All men are animals, some just make better pets. Some people are only alive because it’s illegal to shoot them. I used to have a handle on life, but it broke. Wanted: meaningful overnight relationship. Beer: it’s not just for breakfast anymore. I need someone really bad – are you really bad? Beauty is in the eye of the beer holder. Reality is a crutch for people who can’t handle drugs. Out of my mind, back in five minutes. Hang up and drive. I took an I.Q. test and the results were negative. It’s lonely at the top, but you eat better. Don’t drink and drive, you might hit a bump and spill it. We were born wet, naked and hungry – then things got worse. Friends help you move, real friends help you move bodies. Be nice to your kids, they will pick out your nursing home. Always remember you’re unique, just like everyone else. Honk if you want to see my finger. Your honking has shown me the error of my ways. Not so close, I’m not that kind of car. Is there an afterlife – mess with this truck and find out. Elvis is dead, get over it. College: we drink more before 9AM than most people do all day. I tried to get a life but couldn’t afford one. Work is for people who don’t fish. Nobody for mayor. Support search and rescue, get lost. I brake for no apparent reason at all.

The more people I meet, the more I like my dog. Laugh alone and the world thinks you’re an idiot. Rehab is for quitters. I get enough exercise just pushing my luck. The IRS: we’ve got what it takes to take what you’ve got. I love cats, they taste just like chicken. As long as there are tests, there will be prayer in school. Sometimes I wake up grumpy, other times I let her sleep. I didn’t fight my way to the top of the food chain to be a vegetarian. Okay, who stopped the payment on my reality check? If we aren’t supposed to eat animals, why are they made of meat? Time is the best teacher – unfortunately it kills all its students. The Lottery: a tax for people who are bad at math. Very funny Scotty, now beam down my clothes. I support publik ejukation.

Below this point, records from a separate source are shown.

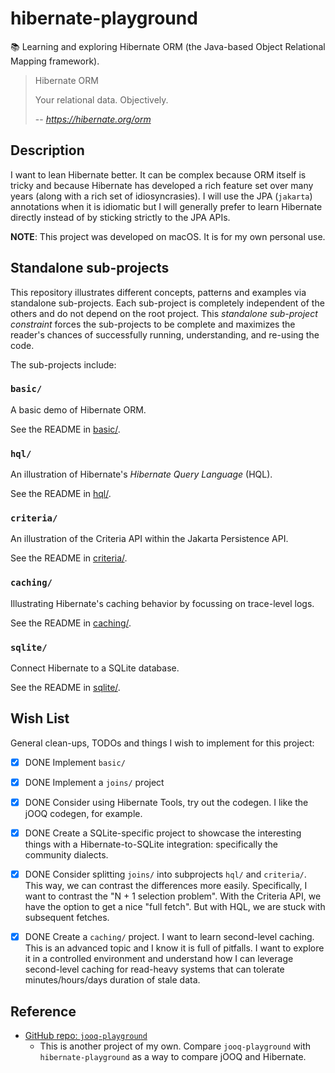 # hibernate-playground

📚 Learning and exploring Hibernate ORM (the Java-based Object Relational Mapping framework).

> Hibernate ORM
>
> Your relational data. Objectively.
>
> -- <cite>https://hibernate.org/orm</cite>


## Description

I want to lean Hibernate better. It can be complex because ORM itself is tricky and because Hibernate has developed a
rich feature set over many years (along with a rich set of idiosyncrasies). I will use the JPA (`jakarta`) annotations
when it is idiomatic but I will generally prefer to learn Hibernate directly instead of by sticking strictly to the JPA
APIs.

**NOTE**: This project was developed on macOS. It is for my own personal use.


## Standalone sub-projects

This repository illustrates different concepts, patterns and examples via standalone sub-projects. Each sub-project is
completely independent of the others and do not depend on the root project. This _standalone sub-project constraint_
forces the sub-projects to be complete and maximizes the reader's chances of successfully running, understanding, and
re-using the code.

The sub-projects include:


### `basic/`

A basic demo of Hibernate ORM.

See the README in [basic/](basic/).


### `hql/`

An illustration of Hibernate's *Hibernate Query Language* (HQL).

See the README in [hql/](hql/).


### `criteria/`

An illustration of the Criteria API within the Jakarta Persistence API.

See the README in [criteria/](criteria/).


### `caching/`

Illustrating Hibernate's caching behavior by focussing on trace-level logs.

See the README in [caching/](caching/).


### `sqlite/`

Connect Hibernate to a SQLite database.

See the README in [sqlite/](sqlite/).


## Wish List

General clean-ups, TODOs and things I wish to implement for this project:

* [x] DONE Implement `basic/`
* [x] DONE Implement a `joins/` project
* [x] DONE Consider using Hibernate Tools, try out the codegen. I like the jOOQ codegen, for example.
* [x] DONE Create a SQLite-specific project to showcase the interesting things with a Hibernate-to-SQLite integration:
      specifically the community dialects.
* [x] DONE Consider splitting `joins/` into subprojects `hql/` and `criteria/`. This way, we can contrast the differences more easily.
      Specifically, I want to contrast the "N + 1 selection problem". With the Criteria API, we have the option to get
      a nice "full fetch". But with HQL, we are stuck with subsequent fetches.
* [x] DONE Create a `caching/` project. I want to learn second-level caching. This is an advanced topic and I know it is full
  of pitfalls. I want to explore it in a controlled environment and understand how I can leverage second-level caching
  for read-heavy systems that can tolerate minutes/hours/days duration of stale data.


## Reference

* [GitHub repo: `jooq-playground`](https://github.com/dgroomes/jooq-playground)
  * This is another project of my own. Compare `jooq-playground` with `hibernate-playground` as a way to compare jOOQ
    and Hibernate.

Why is abbreviation such a long word? Ever stop to think and forget to start again? There are three kinds of people: those who can count and those who can’t. Battered spouse on board. Don’t blame me, I didn’t vote. Have you killed a whale today? I think I just ran over your honor student. Last one out picks up the mess we made. Five out of two people are dyslexic. Give a man a fish and feed him for a day – teach him how to fish and he’ll be sitting in a boat drinking beer all day. Some days you’re the dog, some days you’re the hydrant. Don’t sweat the petty things, pet the sweaty things. If you can’t beat them, join them – then beat them. If you were going to shoot a mime, would you use a silencer? My karma ran over your dogma. We have enough youth, how about a fountain of smart. I am in shape – round is a shape.

Okay, okay! That’s enough for now. I hope you enjoyed this. Now pick yourself up off the floor and get back to work!